Now what? We’re 16 years into the 21st century without any clear map of the world ahead. Social media is nice—my friends take really glamorous vacations—but it doesn’t compare with opening Uber on my iPhone and, in what seems like seconds, hailing an imposing metallic Cadillac Escalade, which pulls up next to me. What else can I click on and change the real world?
The answer: The smaller technology shrinks, the bigger the world can grow. Smaller transistors, faster processors, cheaper sensors will all allow innovators to tackle problems with tremendous precision. It’s as if, because there is plenty of room at the bottom, now there is plenty of room at the top.
Do I mean self-driving Ford Mustangs? Certainly. I often see Google’s self-driving cars on the highways around the Bay Area in California. The $70,000 LIDAR vision system installed in the car is about to drop to less $1,000, cheaper than air bags. But the upside is much more than that.

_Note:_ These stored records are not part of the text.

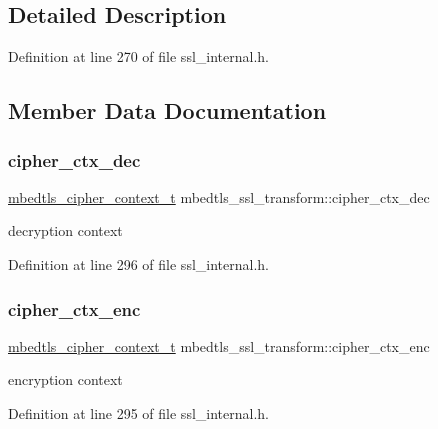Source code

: \subsection{Detailed Description}


Definition at line 270 of file ssl\+\_\+internal.\+h.



\subsection{Member Data Documentation}
\mbox{\label{structmbedtls__ssl__transform_a8f7e9c4b90dda8083df54037e5be955e}} 
\subsubsection{\texorpdfstring{cipher\+\_\+ctx\+\_\+dec}{cipher\_ctx\_dec}}
{\footnotesize\ttfamily \mbox{\hyperlink{structmbedtls__cipher__context__t}{mbedtls\+\_\+cipher\+\_\+context\+\_\+t}} mbedtls\+\_\+ssl\+\_\+transform\+::cipher\+\_\+ctx\+\_\+dec}

decryption context 

Definition at line 296 of file ssl\+\_\+internal.\+h.

\mbox{\label{structmbedtls__ssl__transform_a4a1c49f6f40086491dd8dd059f163a61}} 
\subsubsection{\texorpdfstring{cipher\+\_\+ctx\+\_\+enc}{cipher\_ctx\_enc}}
{\footnotesize\ttfamily \mbox{\hyperlink{structmbedtls__cipher__context__t}{mbedtls\+\_\+cipher\+\_\+context\+\_\+t}} mbedtls\+\_\+ssl\+\_\+transform\+::cipher\+\_\+ctx\+\_\+enc}

encryption context 

Definition at line 295 of file ssl\+\_\+internal.\+h.

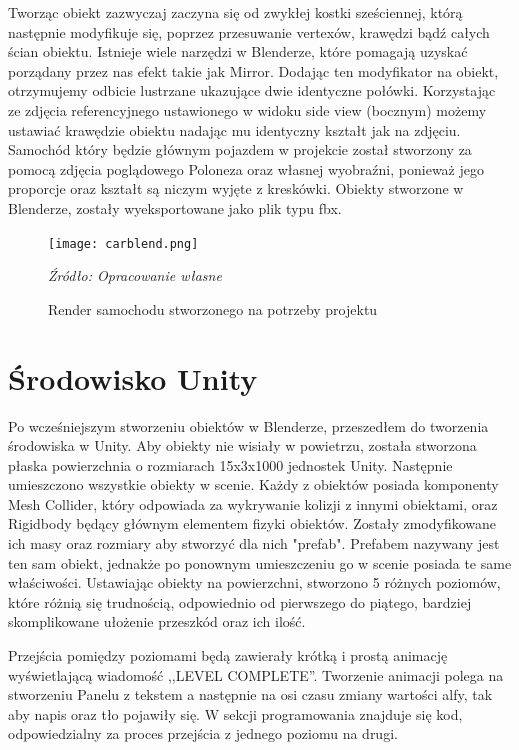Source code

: \indent Tworząc obiekt zazwyczaj zaczyna się od zwykłej kostki sześciennej, którą następnie modyfikuje się, poprzez przesuwanie vertexów, krawędzi bądź całych ścian obiektu. Istnieje wiele narzędzi w Blenderze, które pomagają uzyskać porządany przez nas efekt takie jak Mirror. Dodając ten modyfikator na obiekt, otrzymujemy odbicie lustrzane ukazujące dwie identyczne połówki. Korzystając ze zdjęcia referencyjnego ustawionego w widoku side view (bocznym) możemy ustawiać krawędzie obiektu nadając mu identyczny kształt jak na zdjęciu. Samochód który będzie głównym pojazdem w projekcie został stworzony za pomocą zdjęcia poglądowego Poloneza oraz własnej wyobraźni, ponieważ jego proporcje oraz kształt są niczym wyjęte z kreskówki. Obiekty stworzone w Blenderze, zostały wyeksportowane jako plik typu fbx.

\begin{figure}[!h]
\centering
  \texttt{[image: carblend.png]}
  \caption{Render samochodu stworzonego na potrzeby projektu}\label{rys_2}
  \begin{minipage}[t]{0.5\linewidth}
    \emph{Źródło: Opracowanie własne}
  \end{minipage}
\end{figure}


\section{Środowisko Unity}
\indent Po wcześniejszym stworzeniu obiektów w Blenderze, przeszedłem do tworzenia środowiska w Unity. Aby obiekty nie wisiały w powietrzu, została stworzona płaska powierzchnia o rozmiarach 15x3x1000 jednostek Unity. Następnie umieszczono wszystkie obiekty w scenie. Każdy z obiektów posiada komponenty Mesh Collider, który odpowiada za wykrywanie kolizji z innymi obiektami, oraz Rigidbody będący głównym elementem fizyki obiektów.  Zostały zmodyfikowane ich masy oraz rozmiary aby stworzyć dla nich "prefab". Prefabem nazywany jest ten sam obiekt, jednakże po ponownym umieszczeniu go w scenie posiada te same właściwości. Ustawiając obiekty na powierzchni, stworzono 5 różnych poziomów, które różnią się trudnością, odpowiednio od pierwszego do piątego, bardziej skomplikowane ułożenie przeszkód oraz ich ilość. 

\indent Przejścia pomiędzy poziomami będą zawierały krótką i prostą animację wyświetlającą wiadomość ,,LEVEL COMPLETE''. Tworzenie animacji polega na stworzeniu Panelu z tekstem a następnie na osi czasu zmiany wartości alfy, tak aby napis oraz tło pojawiły się. W sekcji programowania znajduje się kod, odpowiedzialny za proces przejścia z jednego poziomu na drugi. 


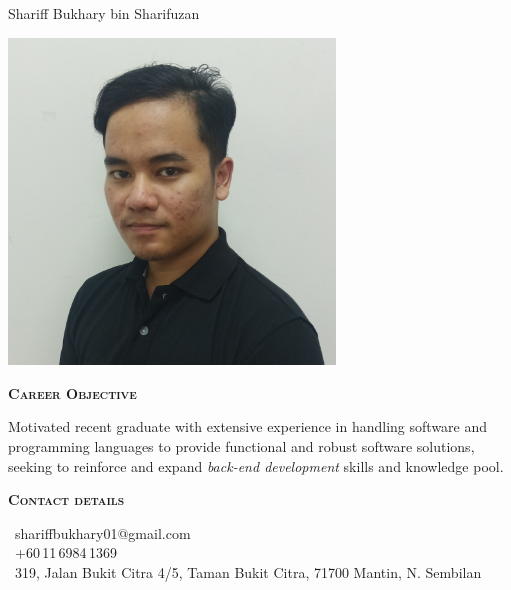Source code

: \documentclass[11pt, a4paper]{article}
\newcommand{\headleft}[1]{\vspace*{3ex}\textsc{\textbf{#1}}\par%
    \vspace*{-1.5ex}\hrulefill\par\vspace*{0.7ex}}
\begin{document}
\setlength{\topskip}{0pt}
\setlength{\parindent}{0pt}
\setlength{\parskip}{0pt}
\setlength{\fboxsep}{0pt}
\pagestyle{empty}
\raggedbottom
\begin{minipage}[t]{0.33\textwidth} %
\colorbox{cvblue}{\begin{minipage}[t][5mm][t]{\textwidth}\null\hfill\null\end{minipage}}

\colorbox{cvblue!90}{\color{white}  %
\textwidth\relax%
\begin{minipage}[t][293mm][t]{0.82\textwidth}
\raggedright
\vspace*{2.5ex}

\Large Shariff Bukhary bin Sharifuzan \normalsize 

\null\hfill\includegraphics[width=0.65\textwidth]{side-pic-square.jpg}\hfill\null

\vspace*{0.5ex} %

\headleft{Career Objective}
Motivated recent graduate with extensive experience in handling software
and programming languages to provide functional and robust software
solutions, seeking to reinforce and expand \textit{back-end development} skills
and knowledge pool.

\headleft{Contact details}
\small %
\MVAt\ {\small shariffbukhary01@gmail.com} \\[0.4ex]
\Mobilefone\ +60\,11\,6984\,1369\\[0.5ex]
\Letter\ 319, Jalan Bukit Citra 4/5,
Taman Bukit Citra,
71700 Mantin, N. Sembilan
\normalsize


\end{minipage}}
\end{minipage}
\end{document}
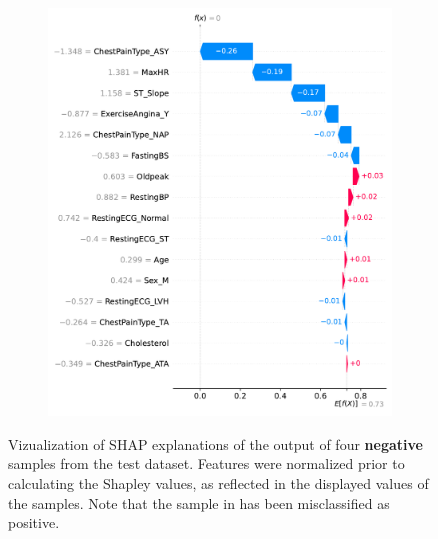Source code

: \begin{figure}
\begin{subfigure}{1\columnwidth}
        \includegraphics[width=1\textwidth]{images/shap_sample_negative_4.pdf}
        \caption{}
    \end{subfigure}
    \caption{Vizualization of SHAP explanations of the output of four \textbf{negative} samples from the test dataset. Features were normalized prior to calculating the Shapley values, as reflected in the displayed values of the samples. Note that the sample in \protect{} has been misclassified as positive.}
    \label{fig:shap_sample_negative}
\end{figure}
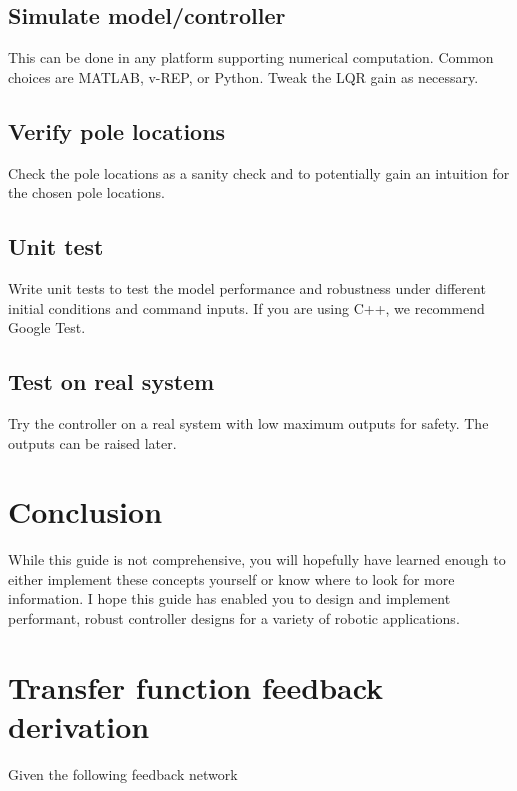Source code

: \documentclass[10pt,conference,compsoc]{IEEEtran}
\begin{document}
\subsection{Simulate model/controller}

This can be done in any platform supporting numerical computation. Common
choices are MATLAB, v-REP, or Python. Tweak the LQR gain as necessary.

\subsection{Verify pole locations}

Check the pole locations as a sanity check and to potentially gain an intuition
for the chosen pole locations.

\subsection{Unit test}

Write unit tests to test the model performance and robustness under different
initial conditions and command inputs. If you are using C++, we recommend Google
Test.

\subsection{Test on real system}

Try the controller on a real \gls{system} with low maximum outputs for safety.
The outputs can be raised later.

\section{Conclusion}

While this guide is not comprehensive, you will hopefully have learned enough to
either implement these concepts yourself or know where to look for more
information. I hope this guide has enabled you to design and implement
performant, robust controller designs for a variety of robotic applications.

\appendices

\section{Transfer function feedback derivation}
\label{sec:app_tf_feedback_deriv}

Given the following feedback network
\end{document}
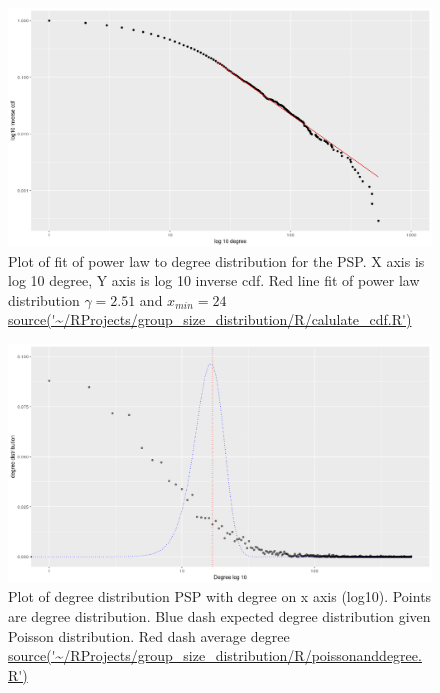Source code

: \begin{figure}
    \centering
    \includegraphics[width=\linewidth]{images/Rplot01_poweRlaw_ggplot.png}
    \caption{Plot of fit of power law to degree distribution for the PSP. X axis is log 10 degree, Y axis is log 10 inverse cdf. Red line fit of power law distribution $\gamma= 2.51$ and $x_{min}=24$ \url{source('~/RProjects/group_size_distribution/R/calulate_cdf.R')}}
    \label{fig:poweRlaw plot ggplot2}
\end{figure}




\begin{figure}
    \centering
    \includegraphics[width=\textwidth]{images/Rplot_poisson_plotted_on_degreedistribution.png}
    \caption{Plot of degree distribution PSP with degree on x axis (log10). Points are degree distribution. Blue dash expected degree distribution given Poisson distribution. Red dash average degree \url{source('~/RProjects/group_size_distribution/R/poissonanddegree.R')}}
    \label{fig:PSP degree powerlaw poisson}
\end{figure}

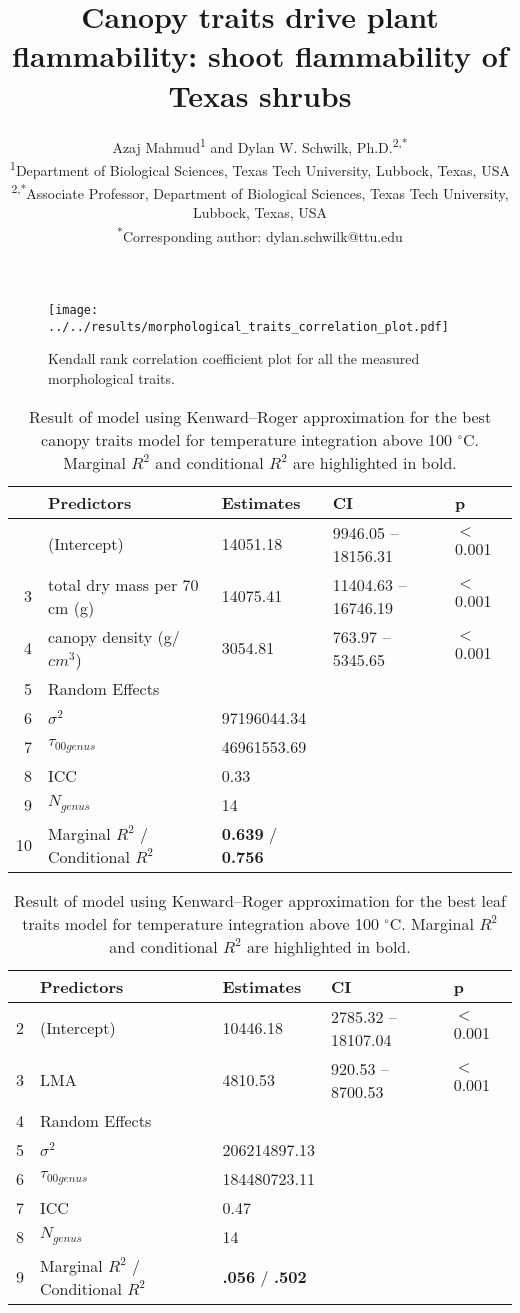 \documentclass[12pt]{report}
\title{Canopy traits drive plant flammability: shoot flammability of Texas shrubs}
\author{Azaj Mahmud\textsuperscript{1} and Dylan W. Schwilk, Ph.D.\textsuperscript{2,*}\\
\textsuperscript{1}Department of Biological Sciences, Texas Tech University, Lubbock, Texas, USA\\
\textsuperscript{2,*}Associate Professor, Department of Biological Sciences, Texas Tech University, Lubbock, Texas, USA\\
\vspace{1em}
\textsuperscript{*}Corresponding author: dylan.schwilk@ttu.edu}
\date{}
\begin{document}
\maketitle


\begin{figure}
\centering
\caption{Kendall rank correlation coefficient plot for all the measured morphological traits.}
\texttt{[image: ../../results/morphological\_traits\_correlation\_plot.pdf]}
\end{figure}

\clearpage

\begin{table}[ht]
\centering
\caption{Result of model using Kenward--Roger approximation for the best canopy traits model for temperature integration above 100 $^{\circ}$C. Marginal $R^2$ and conditional $R^2$ are highlighted in bold.}
\begin{tabular}{rllll}
 \hline
 & Predictors & Estimates & CI & p
 \\ 
  \hline
 & (Intercept) & 14051.18 & 9946.05 – 18156.31 & $<$0.001 \\ 
  3 & total dry mass per 70\,cm (g) & 14075.41 & 11404.63 – 16746.19 & $<$0.001 \\ 
  4 & canopy density (g/{$cm^3$}) & 3054.81 & 763.97 – 5345.65 & $<$0.001 \\ 
  5 & Random Effects &  &  &  \\ 
  6 & $\sigma^2$ & 97196044.34 &  &  \\ 
  7 & $\tau_{00 genus}$ & 46961553.69 &  &  \\ 
  8 & ICC & 0.33 &  &  \\ 
  9 & $N_{genus}$ & 14 &  &  \\ 
  10 & Marginal $R^2$ / Conditional $R^2$ & \textbf{0.639} / \textbf{0.756} &  &  \\ 
   \hline
\end{tabular}
\end{table}

\begin{table}[ht]
\centering
\caption{Result of model using Kenward--Roger approximation for the best leaf traits model for temperature integration above 100 $^{\circ}$C. Marginal $R^2$ and conditional $R^2$ are highlighted in bold.}
\begin{tabular}{rllll}
  \hline
 & Predictors & Estimates & CI & p \\ 
  \hline
2 & (Intercept) & 10446.18 & 2785.32 – 18107.04 & $<$0.001 \\ 
  3 & LMA & 4810.53 & 920.53 – 8700.53 & $<$0.001 \\ 
  4 & Random Effects &  &  &  \\ 
  5 & $\sigma^2$ & 206214897.13 &  &  \\ 
  6 & $\tau_{00 genus}$ & 184480723.11 &  &  \\ 
  7 & ICC & 0.47 &  &  \\ 
  8 & $N_{genus}$ & 14 &  &  \\ 
  9 & Marginal $R^2$ / Conditional $R^2$ & \textbf{.056} / \textbf{.502} &  &  \\ 
   \hline
\end{tabular}
\end{table}
\end{document}
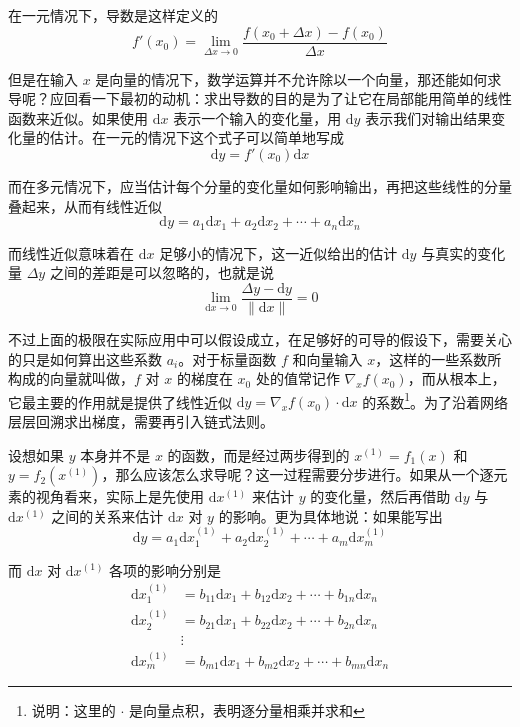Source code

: 在一元情况下，导数是这样定义的
\[
    f'(x_0) = \lim_{\Delta x\to 0} \frac{f(x_0 + \Delta x) - f(x_0)}{\Delta x}
\]

但是在输入 $x$ 是向量的情况下，数学运算并不允许除以一个向量，那还能如何求导呢？应回看一下最初的动机：求出导数的目的是为了让它在局部能用简单的线性函数来近似。如果使用 $\mathrm{d}x$ 表示一个输入的变化量，用 $\mathrm{d}y$ 表示我们对输出结果变化量的估计。在一元的情况下这个式子可以简单地写成
\[
    \mathrm{d}y = f'(x_0) \mathrm{d}x
\]

而在多元情况下，应当估计每个分量的变化量如何影响输出，再把这些线性的分量叠起来，从而有线性近似
\[
    \mathrm{d}y = a_1 \mathrm{d}x_1 + a_2 \mathrm{d}x_2 + \cdots + a_n \mathrm{d}x_n
\]

而线性近似意味着在 $\mathrm{d}x$ 足够小的情况下，这一近似给出的估计 $\mathrm{d}y$ 与真实的变化量 $\Delta y$ 之间的差距是可以忽略的，也就是说
\[
    \lim_{\mathrm{d}x\to 0} \frac{\Delta y - \mathrm{d}y}{\|\mathrm{d}x\|} = 0
\]

不过上面的极限在实际应用中可以假设成立，在足够好的可导的假设下，需要关心的只是如何算出这些系数 $a_i$。对于标量函数 $f$ 和向量输入 $x$，这样的一些系数所构成的向量就叫做，$f$ 对 $x$ 的梯度在 $x_0$ 处的值常记作 $\nabla_x f(x_0)$，而从根本上，它最主要的作用就是提供了线性近似 $\mathrm{d}y = \nabla_x f(x_0) \cdot \mathrm{d}x$ 的系数\footnote{说明：这里的 $\cdot$ 是向量点积，表明逐分量相乘并求和}。为了沿着网络层层回溯求出梯度，需要再引入链式法则。

设想如果 $y$ 本身并不是 $x$ 的函数，而是经过两步得到的 $x^{(1)} = f_1(x)$ 和 $y = f_2(x^{(1)})$，那么应该怎么求导呢？这一过程需要分步进行。如果从一个逐元素的视角看来，实际上是先使用 $\mathrm{d}x^{(1)}$ 来估计 $y$ 的变化量，然后再借助 $\mathrm{d}y$ 与 $\mathrm{d}x^{(1)}$ 之间的关系来估计 $\mathrm{d}x$ 对 $y$ 的影响。更为具体地说：如果能写出
\[
    \mathrm{d}y = a_1 \mathrm{d}x^{(1)}_1 + a_2 \mathrm{d}x^{(1)}_2 + \cdots + a_m \mathrm{d}x^{(1)}_m
\]

而 $\mathrm{d}x$ 对 $\mathrm{d}x^{(1)}$ 各项的影响分别是
\[
    \begin{aligned}
        \mathrm{d}x^{(1)}_1 & = b_{11} \mathrm{d}x_1 + b_{12} \mathrm{d}x_2 + \cdots + b_{1n} \mathrm{d}x_n \\
        \mathrm{d}x^{(1)}_2 & = b_{21} \mathrm{d}x_1 + b_{22} \mathrm{d}x_2 + \cdots + b_{2n} \mathrm{d}x_n \\
                            & \vdots                                                                        \\
        \mathrm{d}x^{(1)}_m & = b_{m1} \mathrm{d}x_1 + b_{m2} \mathrm{d}x_2 + \cdots + b_{mn} \mathrm{d}x_n
    \end{aligned}
\]

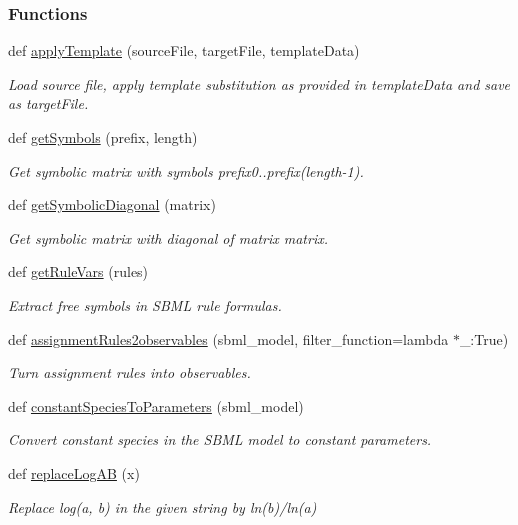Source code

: \subsubsection*{Functions}
\begin{DoxyCompactItemize}
\item 
def \mbox{\hyperlink{namespaceamici_1_1sbml__import_a48216d1729cee722a7aa363d9ecc63c4}{apply\+Template}} (source\+File, target\+File, template\+Data)
\begin{DoxyCompactList}\small\item\em Load source file, apply template substitution as provided in template\+Data and save as target\+File. \end{DoxyCompactList}\item 
def \mbox{\hyperlink{namespaceamici_1_1sbml__import_a986c53b165e78ab8ba560976b4506294}{get\+Symbols}} (prefix, length)
\begin{DoxyCompactList}\small\item\em Get symbolic matrix with symbols prefix0..prefix(length-\/1). \end{DoxyCompactList}\item 
def \mbox{\hyperlink{namespaceamici_1_1sbml__import_a1d4d368d095429428738451ae90d911f}{get\+Symbolic\+Diagonal}} (matrix)
\begin{DoxyCompactList}\small\item\em Get symbolic matrix with diagonal of matrix {\ttfamily matrix}. \end{DoxyCompactList}\item 
def \mbox{\hyperlink{namespaceamici_1_1sbml__import_a64a5d0187cb4b3f69bceceb7d5638691}{get\+Rule\+Vars}} (rules)
\begin{DoxyCompactList}\small\item\em Extract free symbols in S\+B\+ML rule formulas. \end{DoxyCompactList}\item 
def \mbox{\hyperlink{namespaceamici_1_1sbml__import_aaba72ac8b7d363e7720f36495ccc3285}{assignment\+Rules2observables}} (sbml\+\_\+model, filter\+\_\+function=lambda $\ast$\+\_\+\+:\+True)
\begin{DoxyCompactList}\small\item\em Turn assignment rules into observables. \end{DoxyCompactList}\item 
def \mbox{\hyperlink{namespaceamici_1_1sbml__import_a9cee719122a45a0ac8590514a19ed5cc}{constant\+Species\+To\+Parameters}} (sbml\+\_\+model)
\begin{DoxyCompactList}\small\item\em Convert constant species in the S\+B\+ML model to constant parameters. \end{DoxyCompactList}\item 
def \mbox{\hyperlink{namespaceamici_1_1sbml__import_a178c633ce1bc7f2af378ce56bd404541}{replace\+Log\+AB}} (x)
\begin{DoxyCompactList}\small\item\em Replace log(a, b) in the given string by ln(b)/ln(a) \end{DoxyCompactList}\end{DoxyCompactItemize}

For one, there is longer and higher. The new $6.4 billion Bay Bridge span, designed and simulated with Autodesk software before a single crane was deployed, is equipped with 199 seismic sensors to check for damage after any earthquake. The 2,073-foot Shanghai Tower, set to open any day now, has 400 real-time monitoring sensors, 27 wind-pressure sensors and 40 inclinometers looking for structural sway at different heights. Next-generation bridges will certainly install thousands, even millions of sensors. The result? Structures that are both safer and can scale to sizes not yet imaginable.
Building design and construction haven’t advanced much since the Empire State Building was raised in the 1930s. That’s changing, and here’s one example: Window struts, which are designed to resist compression, can be dashed off a 3-D printer. And because you can do amazing things in 3-D design, the printed version is 10 times lighter than one manufactured in a factory. And perhaps even 10 times stronger. So why doesn’t everyone use it? Because it costs 10 times as much and takes longer to churn out. But it’s only 2015: The cost will drop, and the entire construction industry will be turned downside up.